Aquello fue demasiado para Holly. Las Jammy Dodgers fueron la gota que colmó el vaso. Notó que los ojos se le llenaban de lágrimas.

– Oh, Sharon -susurró-, muchas gracias. Has sido muy buena conmigo mientras que yo me he portado como la peor de las amigas. -Se sentó a la mesa y cogió la mano de Sharon-. No sé qué haría sin ti.

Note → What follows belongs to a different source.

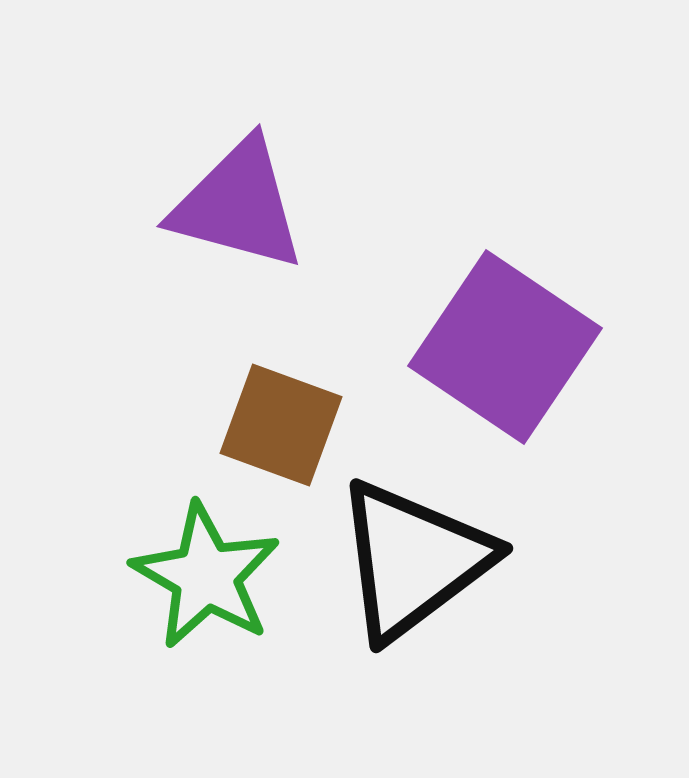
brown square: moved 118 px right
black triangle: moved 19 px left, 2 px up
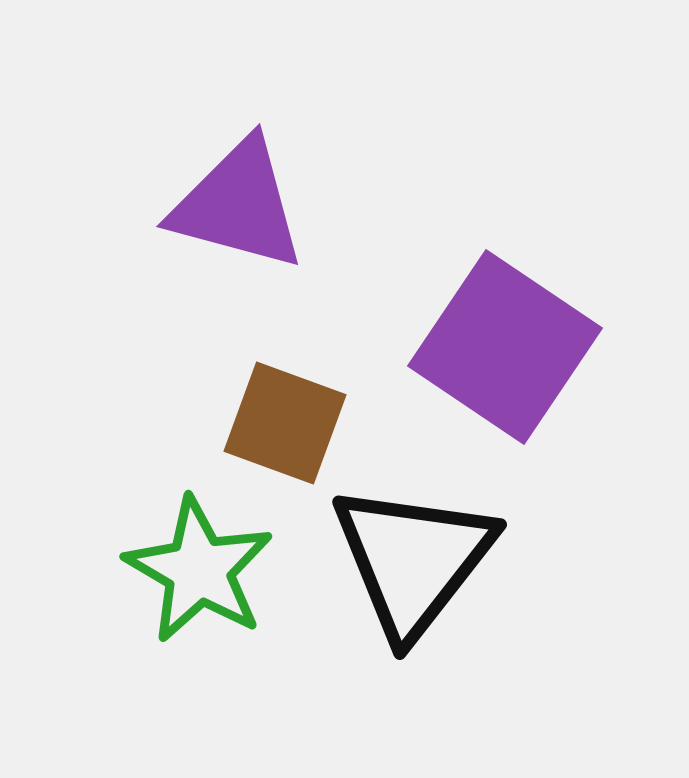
brown square: moved 4 px right, 2 px up
black triangle: rotated 15 degrees counterclockwise
green star: moved 7 px left, 6 px up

Sharon se sentó frente a ella en silencio, dejándola continuar. Eso era lo que más había horrorizado a Holly, venirse abajo delante de la gente en cualquier momento. Pero no se sentía avergonzada. Sharon se limitaba a beber sorbos de té v sostenerle la mano como si fuese lo más normal. Finalmente las lágrimas dejaron de brotar.

– Gracias.

– Soy tu mejor amiga, Hol. Si no te ayudo yo, ¿quién va a hacerlo? -dijo Sharon, estrechándole la mano y esbozando una sonrisa alentadora.

– Supongo que debería valerme por mí misma -aventuró Holly.

– ¡Bah! -espetó Sharon, restándole importancia con un ademán-. Lo harás cuando estés preparada. No hagas caso a la gente que te diga que deberías volver a la normalidad en un par de meses. Además, llorar la pérdida que has sufrido forma parte del proceso de recuperación.

Siempre decía lo más apropiado en cada momento.

– Sí, bueno, pero, sea como fuere, llevo mucho tiempo haciéndolo. Ya he llorado todo lo que tenía que llorar --dijo Holly.

– ¡Eso es imposible! -replicó Sharon, con una mueca de disgusto-. Sólo hace dos meses que enterraste a tu marido.

– ¡Oh, basta! La gente no parará de decirme cosas por el estilo, ¿verdad? -Probablemente, pero que les jodan. Hay peores pecados en el mundo que aprender a ser feliz de nuevo.

– Supongo que tienes razón -concedió Holly. -Prométeme que comerás-ordenó Sharon. -Lo prometo.

– Gracias por venir a verme, Sharon. De verdad que he disfrutado con la charla -dijo Holly, abrazando agradecida a su amiga, que había pedido el día libre en el trabajo para hacerle compañía-. Ya me siento mucho mejor.

– Como ves, te conviene estar con gente, Hol. Los amigos y la familia podemos ayudarte. Bueno, en realidad, pensándolo dos veces, quizá tu familia no pueda-bromeó Sharon-, pero al menos el resto de nosotros sí.

– Sí, lo sé, ahora me doy cuenta. Es sólo que creía que sabría manejar la situación por mí misma, y está claro que no es así.

– Prométeme que irás a verme. O al menos que saldrás de casa de vez en cuando.

– Prometido. -Holly puso los ojos en blanco-. Estás empezando a parecerte a mi madre.

– Bueno, todos estamos pendientes de ti. En fin, hasta pronto -dijo Sharon, y le dio un beso en la mejilla-. iY come! -insistió pinchándole las costillas.

Holly se despidió de Sharon con la mano cuando el coche arrancó. Era casi de noche. Habían pasado el día riendo y bromeando sobre los viejos tiempos, luego llorando, para más tarde volver a reír y al cabo llorar otra vez. La visita de Sharon también le sirvió para ver las cosas de forma más objetiva. Holly ni siquiera había reparado que Sharon y John habían perdido a su mejor amigo, que sus padres habían perdido a su yerno y los de Gerry a su único hijo. Había estado demasiado ocupada pensando en sí misma. No obstante, le había sentado muy bien volver a sentirse entre los vivos en lugar de andar alicaída entre los fantasmas de su pasado. Mañana sería un nuevo día, estaba dispuesta a iniciarlo yendo a recoger el sobre que le guardaba su madre.